Pulse oximetry is the most common method of continuous

oxygen monitoring in clinical care. It is noninvasive, easy to

use, readily available, and able to provide continuous monitoring of arterial oxygen saturations and heart rate.

A. Definitions

1. Arterial oxyhemoglobin saturation measured by arterial

blood gas analysis is referred to as SaO2.

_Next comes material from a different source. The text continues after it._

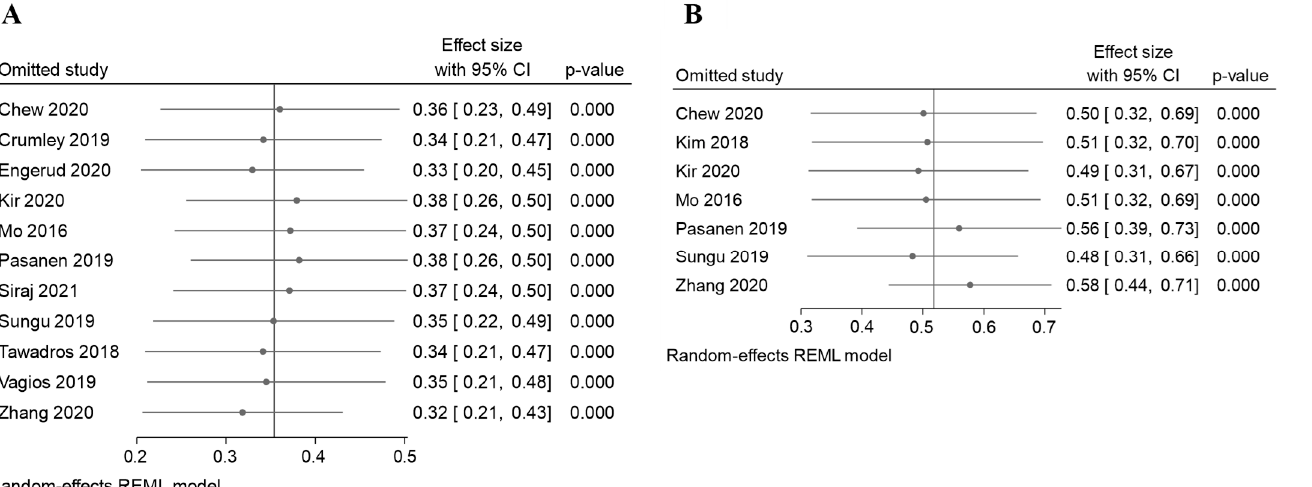
Figure 7. The Begg’s funnel plot of the PD-L1 proportion for the ( A ) TCs and ( B ) ICs. Side blue line indicates 95% confidence interval, middle blue line is the overall effect, and orange dots represent each individual study.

2. Arterial oxyhemoglobin saturation measured noninvasively by pulse oximetry is referred to as SpO2.

B. Background

1. Principles of oxygen transport

a. Approximately 98% of the oxygen in the blood is

bound to hemoglobin.

 The amount of oxygen content in the blood is

related directly to the amount of hemoglobin in

the blood, amount of oxygen bound to the hemoglobin and to the partial pressure of unbound, dissolved oxygen in the blood (PaO2) (1). The relationship of arterial PO2, in near-term infants, to

percent saturation measured by pulse oximeter is

shown in Fig. 10.1.

b. The relationship between blood PaO2 and the

amount of oxygen bound to hemoglobin is presented graphically as an oxygen–hemoglobin affinity

curve (Fig. 10.2). Percent oxygen saturation is calculated using the formula

Oxyhemoglobin

Oxhyhemoglobin + Deoxyhemoglobin

× 100

2. Principles of pulse oximetry

a. Based on the principles of spectrophotometric oximetry and plethysmography (2)

b. Arterial saturation and pulse rate are determined by

measuring the absorption of selected wavelengths of

light

 Oxygenated hemoglobin (oxyhemoglobin) and

reduced hemoglobin (deoxyhemoglobin) absorb

light as known functions of wavelengths. By measuring the absorption levels at different wavelengths of

light, the relative percentages of these two constituents and SpO2 are calculated.

c. A sensor composed of two light-emitting diodes

(LEDs) as light sources and one photodetector as a

light receiver is employed. The photodetector is an

electronic device that produces a current proportional to the incident light intensity (2,3).

 There are two methods of sending light through

the measuring site: transmission and reflectance.

In the transmission method, the emitter and photodetector are opposite of each other with the measuring

site in between. In the reflectance method, the emitter and photodetector are next to each other on the

measuring site. The light bounces from the emitter to

the detector across the site. The transmission method

is the most common type used and is discussed here.

(1) One LED emits red light with an approximate

wavelength of 660 nm.

 Red light is absorbed selectively by deoxyhemoglobin.

(2) The other LED emits infrared light with an

approximate wavelength of 925 nm.

 Infrared light is absorbed selectively by oxyhemoglobin.